-- Consigne 1 --
Répondez à ces questions à partir de l'extrait sur Komodo :
(a) Combien de temps les plongeurs mettent-ils pour atteindre le sommet de la colline depuis la plage de Gili Lawa Darat ?
(b) Quel nom porte le bateau traditionnel des marins Bugis ?
(c) Où se situe Castle Rock ?
-- Consigne 2 --
Recopiez, s'il vous plaît, le passage de l'extrait sur Komodo qui commence aux mots « Depuis la plage » et s'arrête après les mots « mer de Florès. ».

··· Extrait cité

RENCONTRES SAUVAGES (1/5) – Au cœur de la province indonésienne de East Nusa Tenggara, un petit archipel d’îles entre Sumbawa et Florès, semblant être oublié de tous, se dressent des collines abritant des lézards redoutables. Pourtant, plonger sa tête sous l’eau de la mer de Florès suffit pour réaliser le contraire.
Depuis la plage de Gili Lawa Darat, un chemin escarpé grimpe une pente couverte d’herbes sèches. En 20 minutes, les plongeurs atteignent le sommet de la colline et découvrent leur prochain terrain de jeu : la côte indonésienne de Komodo, parsemée d’îlots, de criques turquoise et de détroits indigo. En contrebas, dans une baie paisible, un phinisi – le bateau traditionnel des marins Bugis – attend sagement d’être libéré pour une prochaine aventure sur les eaux agitées de la mer de Florès.
Avec ses deux mâts surmontés de vergues, ses haubans de bateau pirate et sa longue poupe élégante, la goélette a belle allure. Une fois les plongeurs de retour à bord, les marins lèvent l’ancre sans tarder.
Pas de courant, pas de poissons !
Direction Castle Rock, un sec en forme de cône écrasé au nord de Gili Lawa Laut, réputé pour ses bancs de poissons abondants et ses courants forts. « No current, no fish » disent les divemasters expérimentés. Et il y a du courant. La région, ouverture entre l’Océan Indien et l’Indo-Pacifique, est soumise aux humeurs de l’un des plus grands mouvements d’eau de la planète. Tout dépend de la lune et des marées.

······
··· Lignes fournies

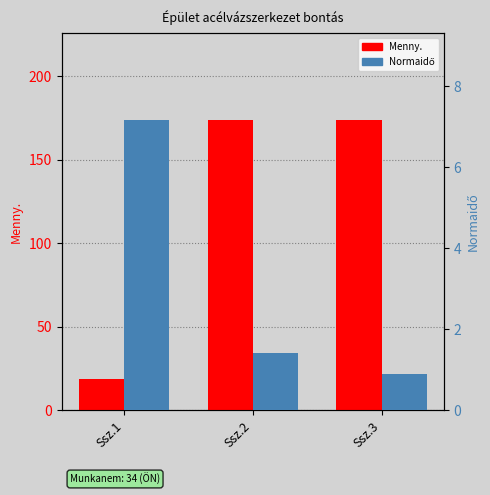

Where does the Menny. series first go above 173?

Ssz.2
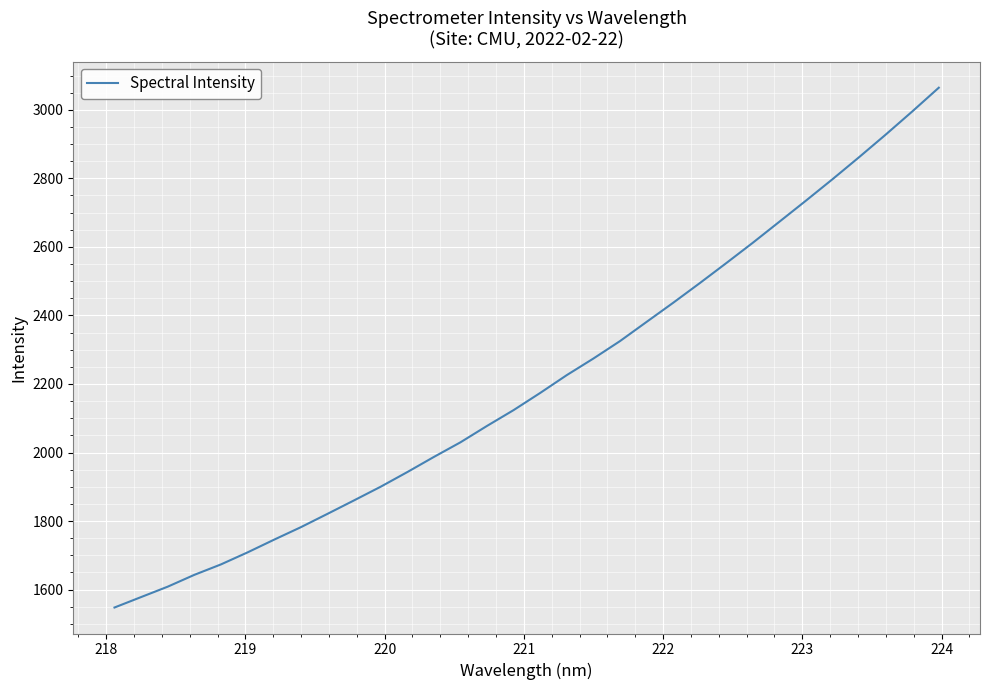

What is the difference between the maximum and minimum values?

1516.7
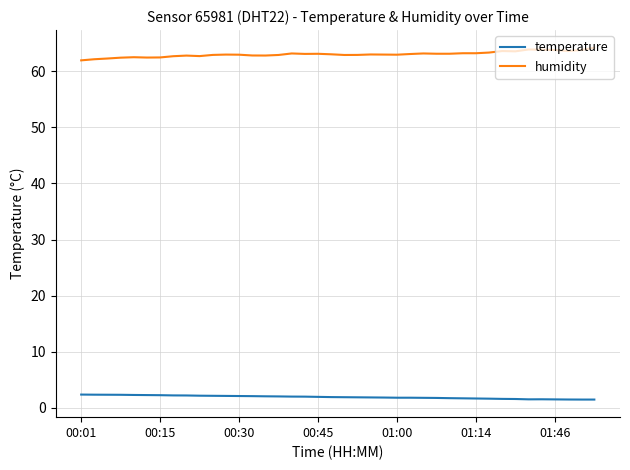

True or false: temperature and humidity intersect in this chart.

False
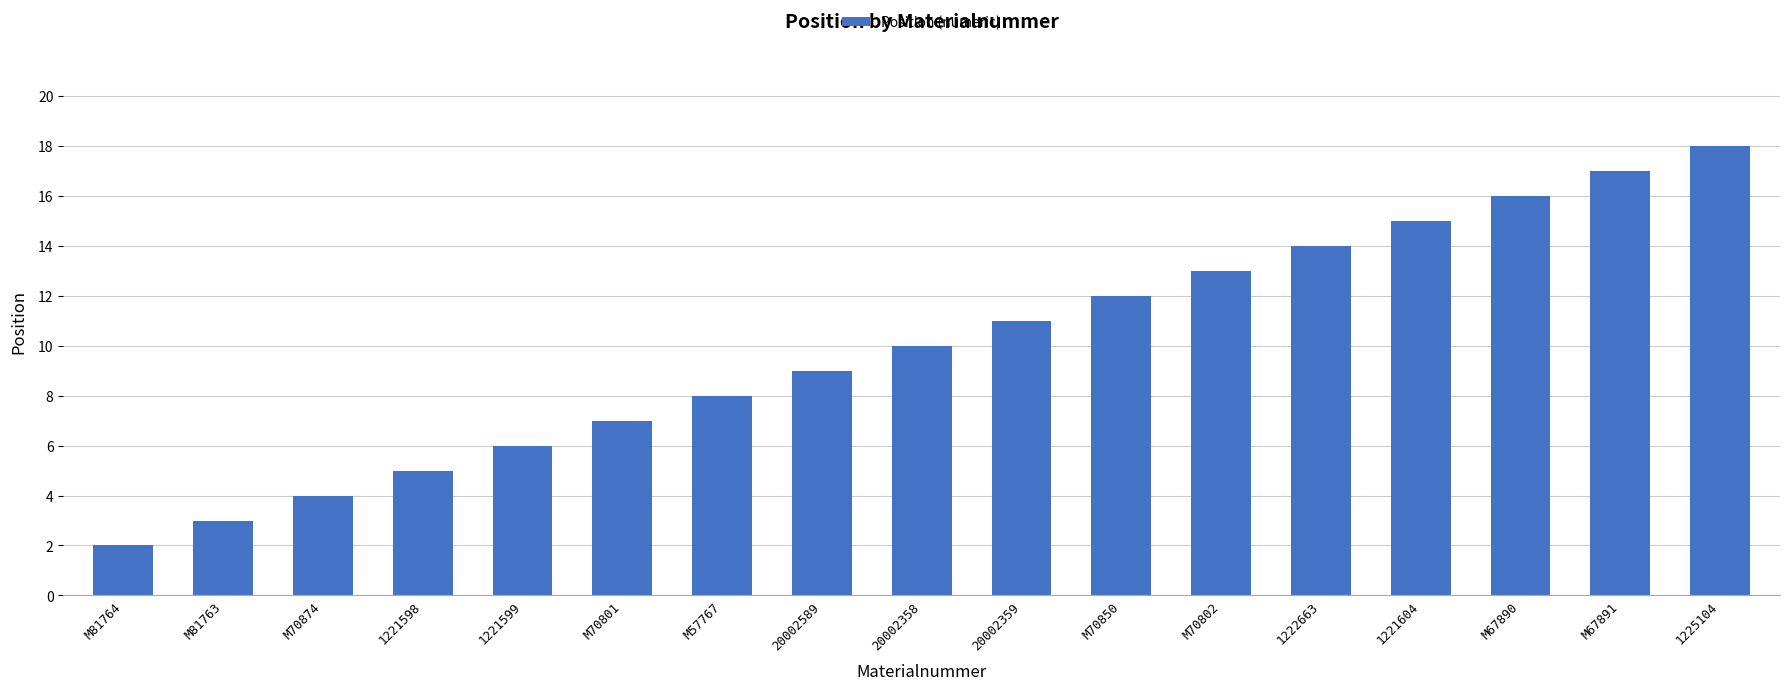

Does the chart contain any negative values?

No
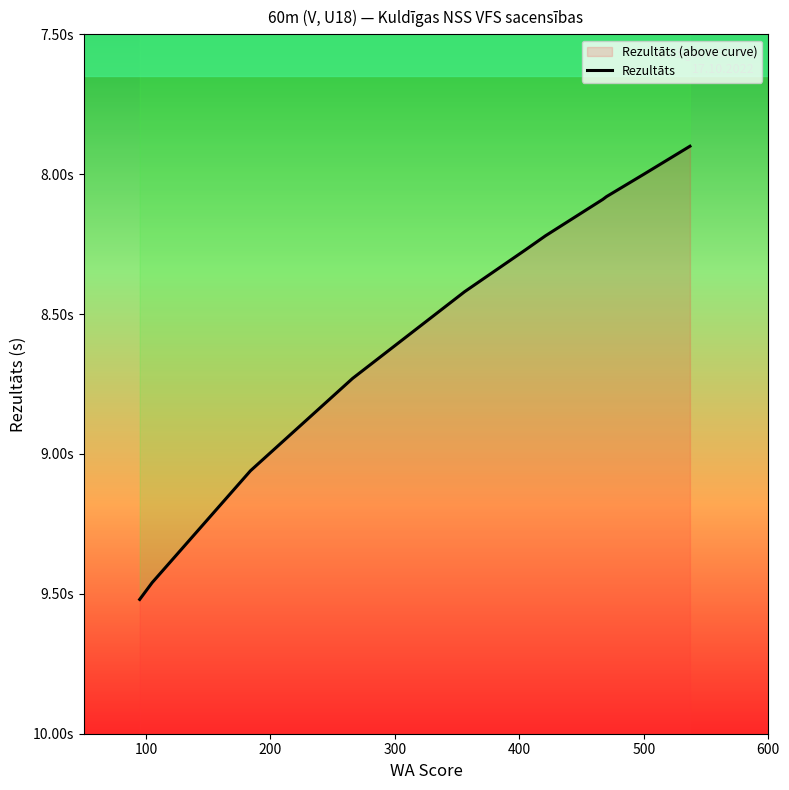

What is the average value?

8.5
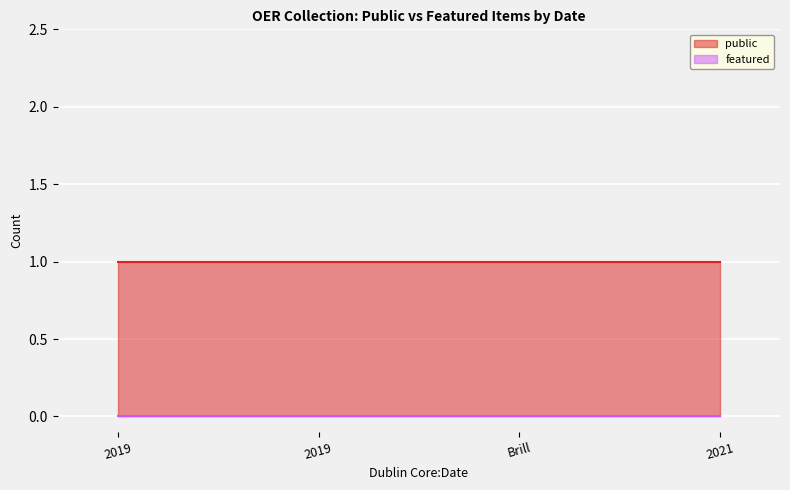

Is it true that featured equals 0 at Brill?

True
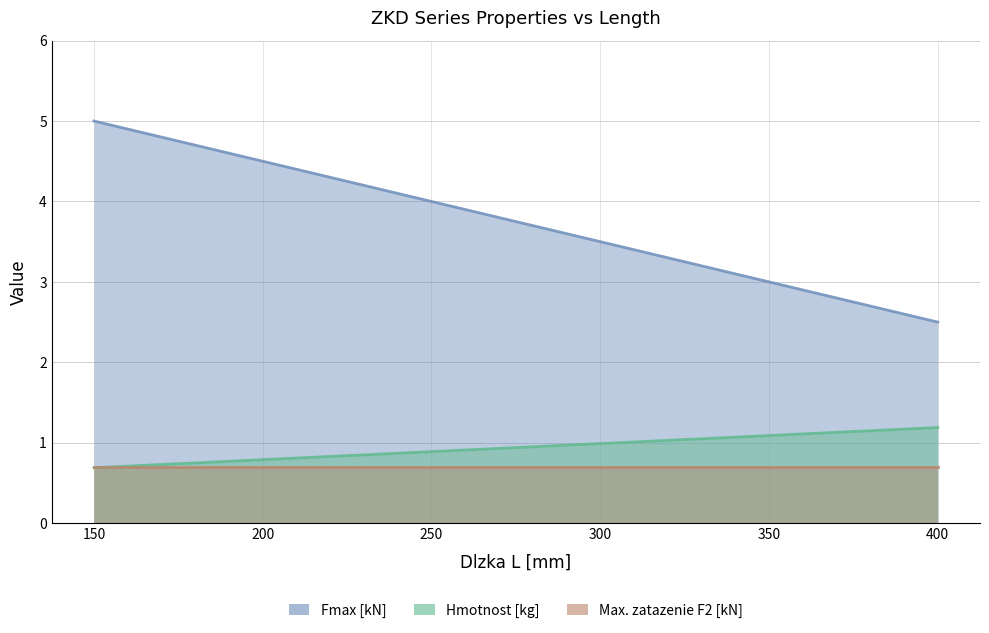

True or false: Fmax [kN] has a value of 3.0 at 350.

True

······

-- Solution rédigée 1 --
(a) 20 minutes.
(b) Un phinisi.
(c) Au nord de Gili Lawa Laut.

-- Solution rédigée 2 --
Depuis la plage de Gili Lawa Darat, un chemin escarpé grimpe une pente couverte d’herbes sèches. En 20 minutes, les plongeurs atteignent le sommet de la colline et découvrent leur prochain terrain de jeu : la côte indonésienne de Komodo, parsemée d’îlots, de criques turquoise et de détroits indigo. En contrebas, dans une baie paisible, un phinisi – le bateau traditionnel des marins Bugis – attend sagement d’être libéré pour une prochaine aventure sur les eaux agitées de la mer de Florès.